An important book by way of background information: Carl F. Cranor's Regulating Toxic Substances: A Philosophy of Science and the Law (New York: Oxford University Press, 1993). Two other works I would recommend here are Kristin Shrader-Frechette's Risk and Rationality: Philosophical Foundations for Populist Reforms (Berkeley, CA: University of California Press, 1991) and her Environmental Justice: Reclaiming Equality, Reclaiming Democracy (New York: Oxford University Press, 2002).


And stories like this, "Study finds human medicines altering marine biology," might prompt one to think twice about eating fish:

"Sewage-treatment plants in Southern California are failing to remove hormones and hormone-altering chemicals from water that gets flushed into coastal ocean waters, according to the results of a study released Saturday.

The preliminary findings were part of the most ambitious study to date on the effect of emerging chemical contaminants in coastal oceans.

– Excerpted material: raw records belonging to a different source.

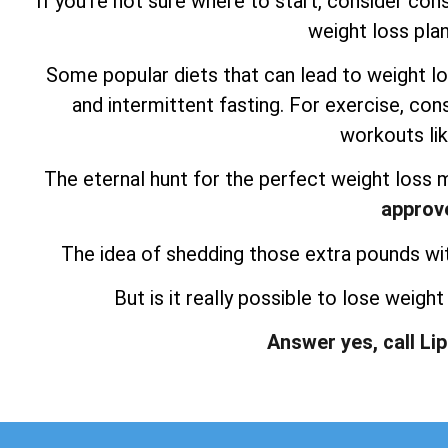
If you’re not sure where to start, consider consu
weight loss plan
Some popular diets that can lead to weight lo
and intermittent fasting. For exercise, consi
workouts lik
The eternal hunt for the perfect weight loss 
approv
The idea of shedding those extra pounds witho
But is it really possible to lose weigh
Answer yes, call Li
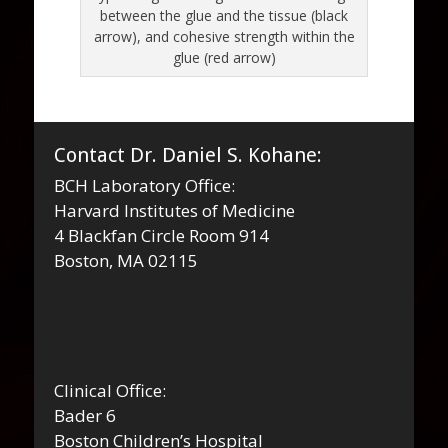
between the glue and the tissue (black
arrow), and cohesive strength within the
glue (red arrow)
Contact Dr. Daniel S. Kohane:
BCH Laboratory Office:
Harvard Institutes of Medicine
4 Blackfan Circle Room 914
Boston, MA 02115
Clinical Office:
Bader 6
Boston Children’s Hospital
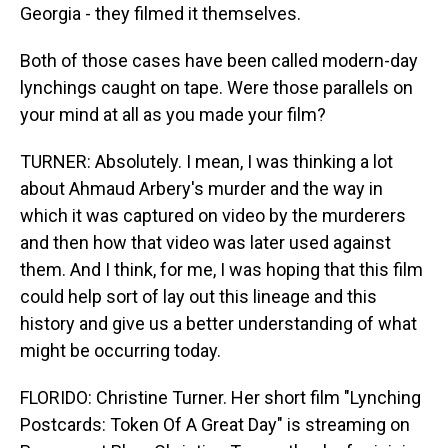
Georgia - they filmed it themselves.
Both of those cases have been called modern-day
lynchings caught on tape. Were those parallels on
your mind at all as you made your film?
TURNER: Absolutely. I mean, I was thinking a lot
about Ahmaud Arbery's murder and the way in
which it was captured on video by the murderers
and then how that video was later used against
them. And I think, for me, I was hoping that this film
could help sort of lay out this lineage and this
history and give us a better understanding of what
might be occurring today.
FLORIDO: Christine Turner. Her short film "Lynching
Postcards: Token Of A Great Day" is streaming on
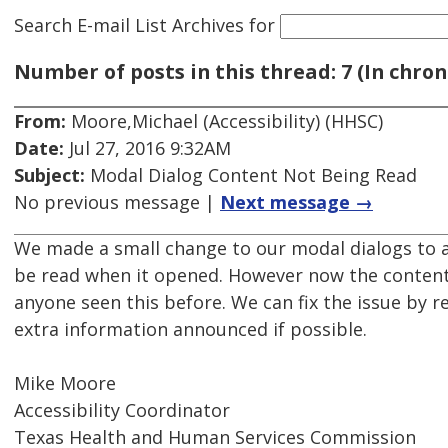
Search E-mail List Archives
for
Number of posts in this thread: 7 (In chron
From:
Moore,Michael (Accessibility) (HHSC)
Date:
Jul 27, 2016 9:32AM
Subject:
Modal Dialog Content Not Being Read
No previous message |
Next message →
We made a small change to our modal dialogs to add
be read when it opened. However now the content o
anyone seen this before. We can fix the issue by r
extra information announced if possible.
Mike Moore
Accessibility Coordinator
Texas Health and Human Services Commission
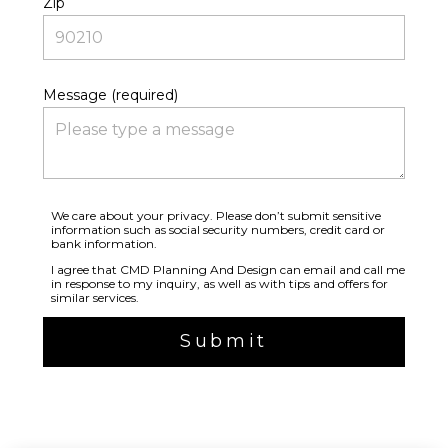
Zip
Message (required)
We care about your privacy. Please don’t submit sensitive
information such as social security numbers, credit card or
bank information.
I agree that CMD Planning And Design can email and call me
in response to my inquiry, as well as with tips and offers for
similar services.
Submit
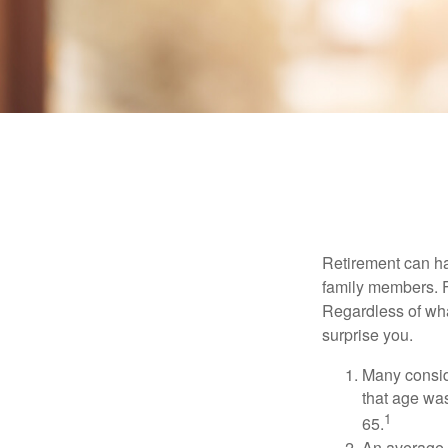
Retirement can ha
family members. Fo
Regardless of wha
surprise you.
Many conside
that age was
1
65.
An average 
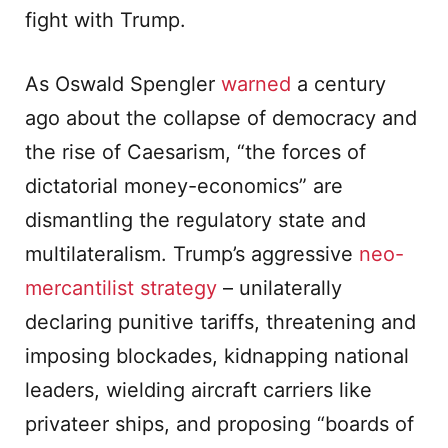
fight with Trump.
As Oswald Spengler
warned
a century
ago about the collapse of democracy and
the rise of Caesarism, “the forces of
dictatorial money-economics” are
dismantling the regulatory state and
multilateralism. Trump’s aggressive
neo-
mercantilist strategy
– unilaterally
declaring punitive tariffs, threatening and
imposing blockades, kidnapping national
leaders, wielding aircraft carriers like
privateer ships, and proposing “boards of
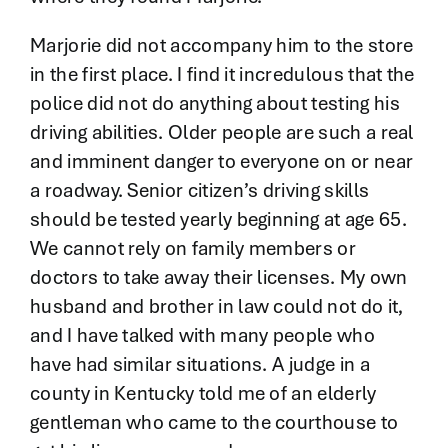
Marjorie did not accompany him to the store
in the first place. I find it incredulous that the
police did not do anything about testing his
driving abilities. Older people are such a real
and imminent danger to everyone on or near
a roadway. Senior citizen’s driving skills
should be tested yearly beginning at age 65.
We cannot rely on family members or
doctors to take away their licenses. My own
husband and brother in law could not do it,
and I have talked with many people who
have had similar situations. A judge in a
county in Kentucky told me of an elderly
gentleman who came to the courthouse to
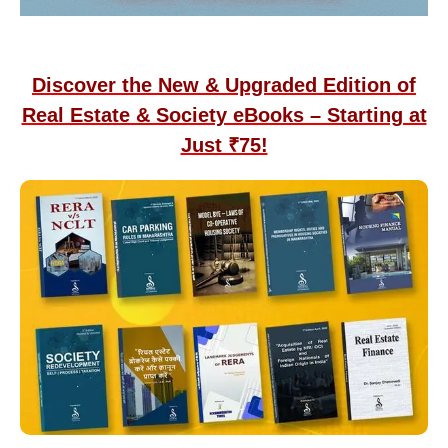
Discover the New & Upgraded Edition of
Real Estate & Society eBooks – Starting at
Just ₹75!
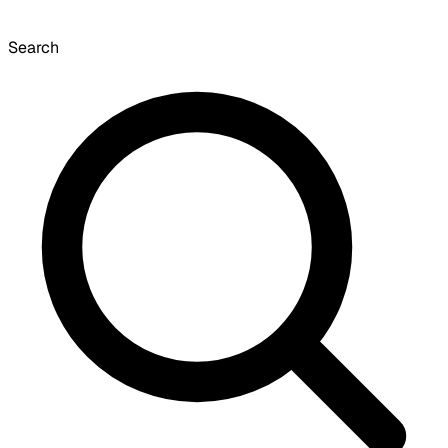
Search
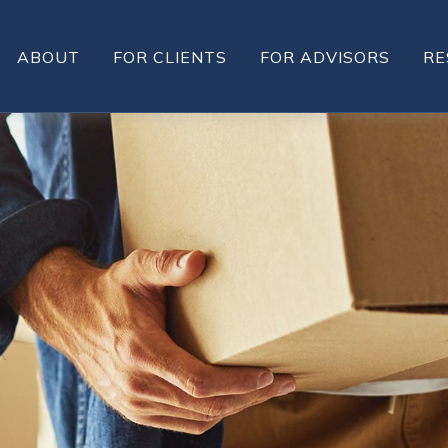
ABOUT
FOR CLIENTS
FOR ADVISORS
RE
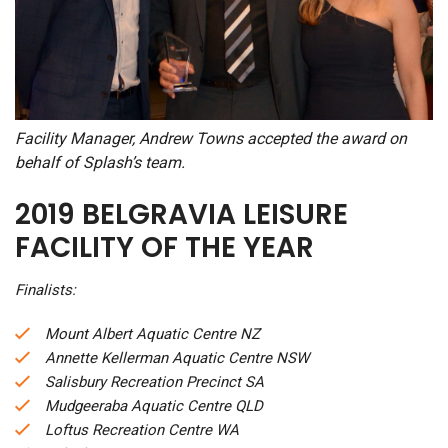
Facility Manager, Andrew Towns accepted the award on
behalf of Splash’s team.
2019 BELGRAVIA LEISURE
FACILITY OF THE YEAR
Finalists:
Mount Albert Aquatic Centre NZ
Annette Kellerman Aquatic Centre NSW
Salisbury Recreation Precinct SA
Mudgeeraba Aquatic Centre QLD
Loftus Recreation Centre WA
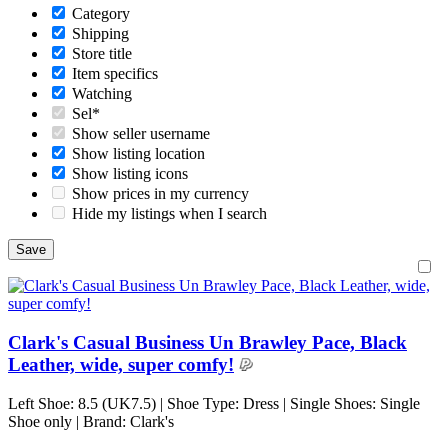
Category
Shipping
Store title
Item specifics
Watching
Sel*
Show seller username
Show listing location
Show listing icons
Show prices in my currency
Hide my listings when I search
Clark's Casual Business Un Brawley Pace, Black
Leather, wide, super comfy!
Left Shoe: 8.5 (UK7.5) | Shoe Type: Dress | Single Shoes: Single
Shoe only | Brand: Clark's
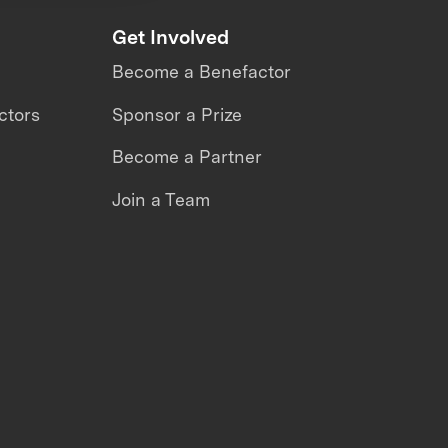
Get Involved
Become a Benefactor
ctors
Sponsor a Prize
Become a Partner
Join a Team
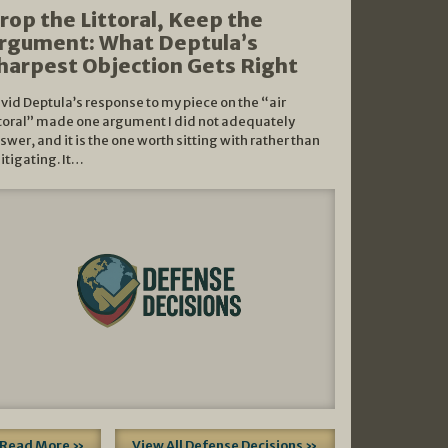
rop the Littoral, Keep the
rgument: What Deptula’s
harpest Objection Gets Right
vid Deptula’s response to my piece on the “air
ttoral” made one argument I did not adequately
swer, and it is the one worth sitting with rather than
litigating. It…
Read More »
View All Defense Decisions »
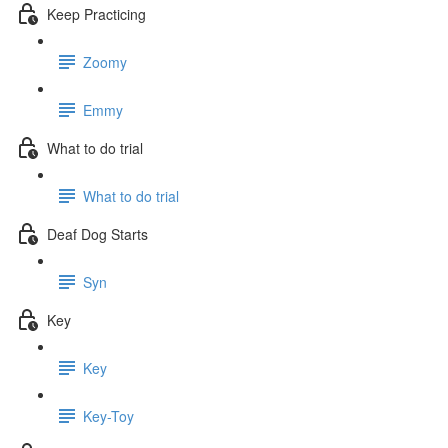
Keep Practicing
Zoomy
Emmy
What to do trial
What to do trial
Deaf Dog Starts
Syn
Key
Key
Key-Toy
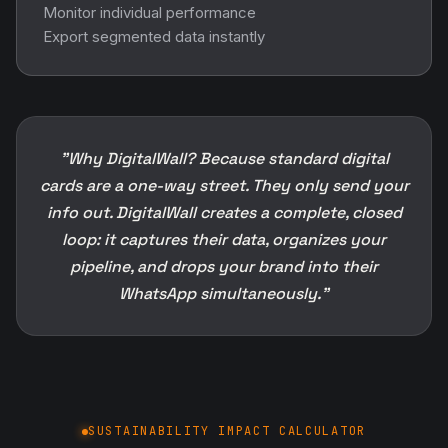
Monitor individual performance
Export segmented data instantly
"Why DigitalWall? Because standard digital
cards are a one-way street. They only send your
info out. DigitalWall creates a complete, closed
loop: it captures their data, organizes your
pipeline, and drops your brand into their
WhatsApp simultaneously."
SUSTAINABILITY IMPACT CALCULATOR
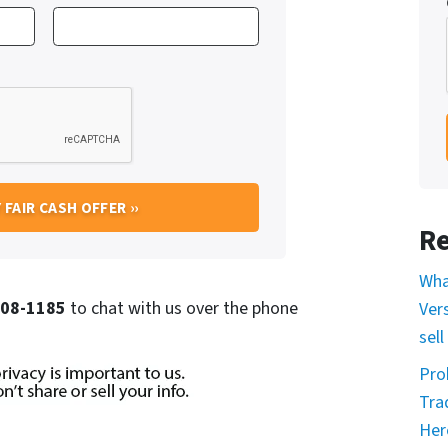
Re
Wha
 708-1185
to chat with us over the phone
Ver
sell
Pro
Tra
Her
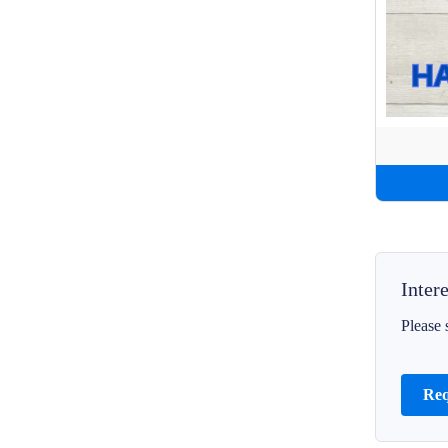
Inter
Please 
Req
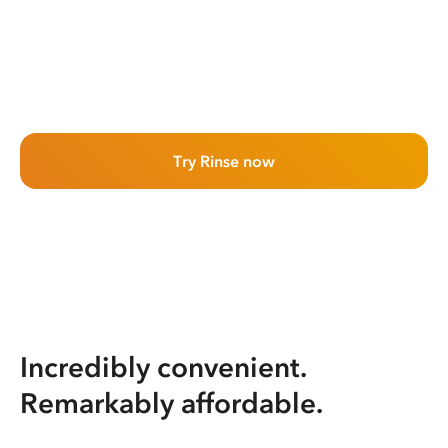
Try Rinse now
Incredibly convenient.
Remarkably affordable.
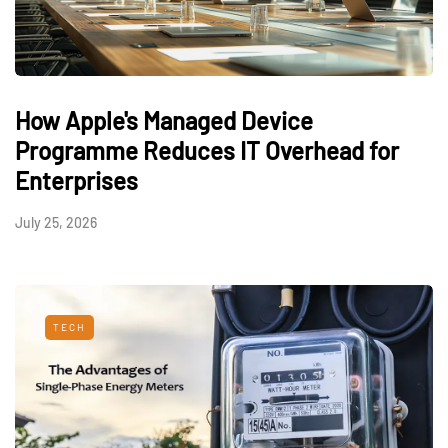
How Apple's Managed Device
Programme Reduces IT Overhead for
Enterprises
July 25, 2026
TECH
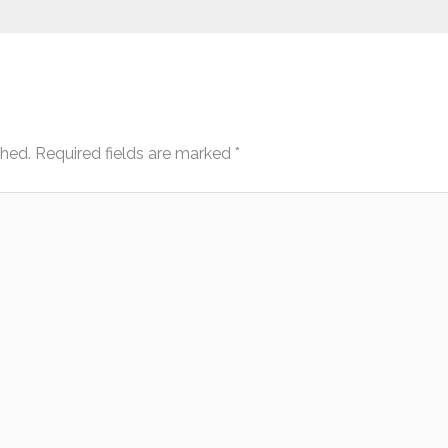
shed.
Required fields are marked
*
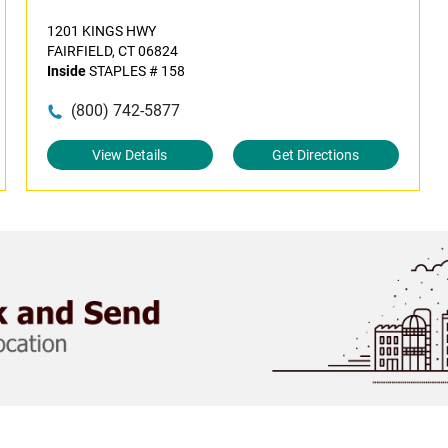
1201 KINGS HWY
FAIRFIELD, CT 06824
Inside
STAPLES # 158
(800) 742-5877
View Details
Get Directions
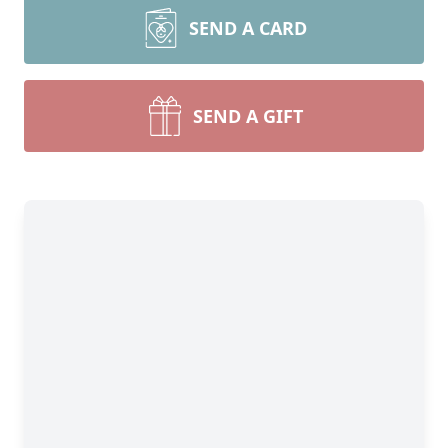
SEND A CARD
SEND A GIFT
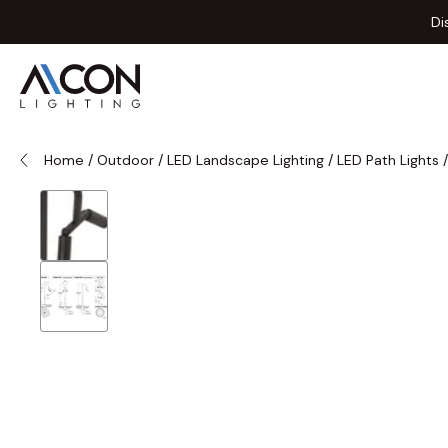
Skip to Content
Di
Home
/
Outdoor
/
LED Landscape Lighting
/
LED Path Lights
/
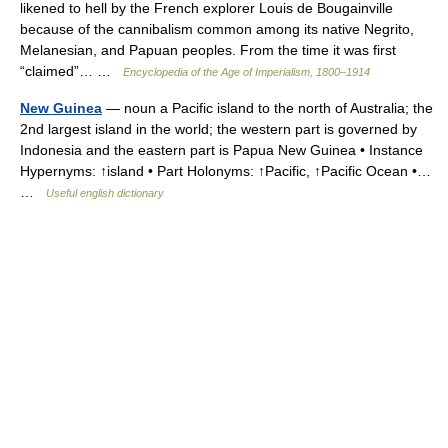
likened to hell by the French explorer Louis de Bougainville
because of the cannibalism common among its native Negrito,
Melanesian, and Papuan peoples. From the time it was first
“claimed”… …
Encyclopedia of the Age of Imperialism, 1800–1914
New Guinea
— noun a Pacific island to the north of Australia; the
2nd largest island in the world; the western part is governed by
Indonesia and the eastern part is Papua New Guinea • Instance
Hypernyms: ↑island • Part Holonyms: ↑Pacific, ↑Pacific Ocean •…
…
Useful english dictionary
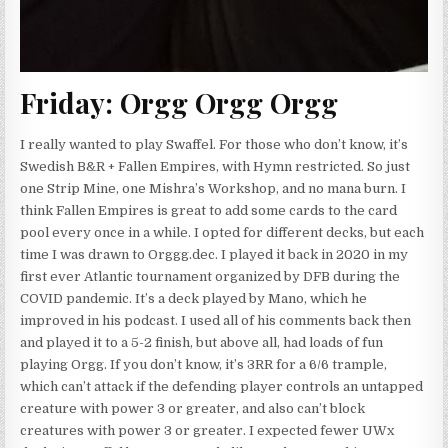
Friday: Orgg Orgg Orgg
I really wanted to play Swaffel. For those who don’t know, it’s
Swedish B&R + Fallen Empires, with Hymn restricted. So just
one Strip Mine, one Mishra’s Workshop, and no mana burn. I
think Fallen Empires is great to add some cards to the card
pool every once in a while. I opted for different decks, but each
time I was drawn to Orggg.dec. I played it back in 2020 in my
first ever Atlantic tournament organized by DFB during the
COVID pandemic. It’s a deck played by Mano, which he
improved in his podcast. I used all of his comments back then
and played it to a 5-2 finish, but above all, had loads of fun
playing Orgg. If you don’t know, it’s 3RR for a 6/6 trample,
which can’t attack if the defending player controls an untapped
creature with power 3 or greater, and also can’t block
creatures with power 3 or greater. I expected fewer UWx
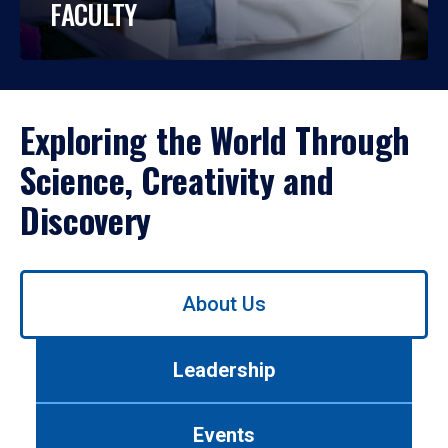
FACULTY
Exploring the World Through
Science, Creativity and
Discovery
Use
About Us
left/right
arrows
to
Leadership
navigate
between
tabs.
Events
Use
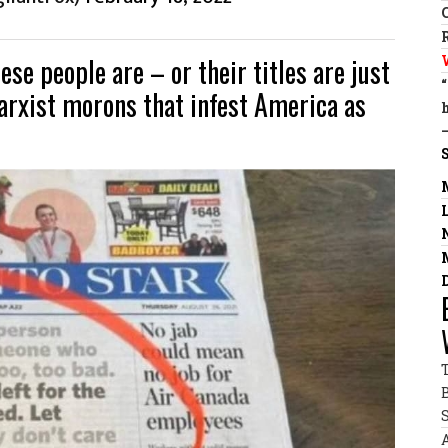
se people are – or their titles are just
arxist morons that infest America as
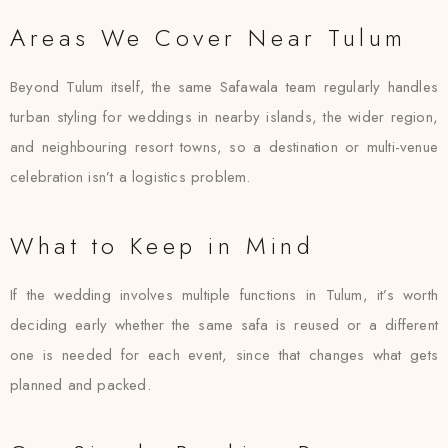
Areas We Cover Near Tulum
Beyond Tulum itself, the same Safawala team regularly handles
turban styling for weddings in nearby islands, the wider region,
and neighbouring resort towns, so a destination or multi-venue
celebration isn’t a logistics problem.
What to Keep in Mind
If the wedding involves multiple functions in Tulum, it’s worth
deciding early whether the same safa is reused or a different
one is needed for each event, since that changes what gets
planned and packed.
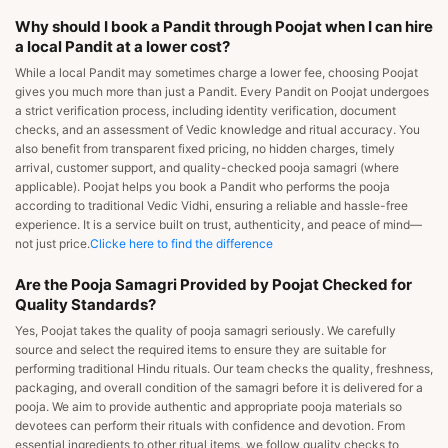
Why should I book a Pandit through Poojat when I can hire
a local Pandit at a lower cost?
While a local Pandit may sometimes charge a lower fee, choosing Poojat
gives you much more than just a Pandit. Every Pandit on Poojat undergoes
a strict verification process, including identity verification, document
checks, and an assessment of Vedic knowledge and ritual accuracy. You
also benefit from transparent fixed pricing, no hidden charges, timely
arrival, customer support, and quality-checked pooja samagri (where
applicable). Poojat helps you book a Pandit who performs the pooja
according to traditional Vedic Vidhi, ensuring a reliable and hassle-free
experience. It is a service built on trust, authenticity, and peace of mind—
not just price.
Clicke here to find the difference
Are the Pooja Samagri Provided by Poojat Checked for
Quality Standards?
Yes, Poojat takes the quality of pooja samagri seriously. We carefully
source and select the required items to ensure they are suitable for
performing traditional Hindu rituals. Our team checks the quality, freshness,
packaging, and overall condition of the samagri before it is delivered for a
pooja. We aim to provide authentic and appropriate pooja materials so
devotees can perform their rituals with confidence and devotion. From
essential ingredients to other ritual items, we follow quality checks to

It confirms the findings of smaller pilot studies from 2005 that discovered male fish in the ocean were developing female characteristics, and broadened the scope of the earlier studies by looking at an array of man-made contaminants in widespread tests of seawater, seafloor sediment and hundreds of fish caught off Los Angeles, Orange and San Diego counties.

The results, outlined by a Southern California toxicologist at a conference in Boston, reveal that a veritable drugstore of pharmaceuticals and beauty products, flame retardants and plastic additives are ending up in the ocean and appear to be working their way up the marine food chain."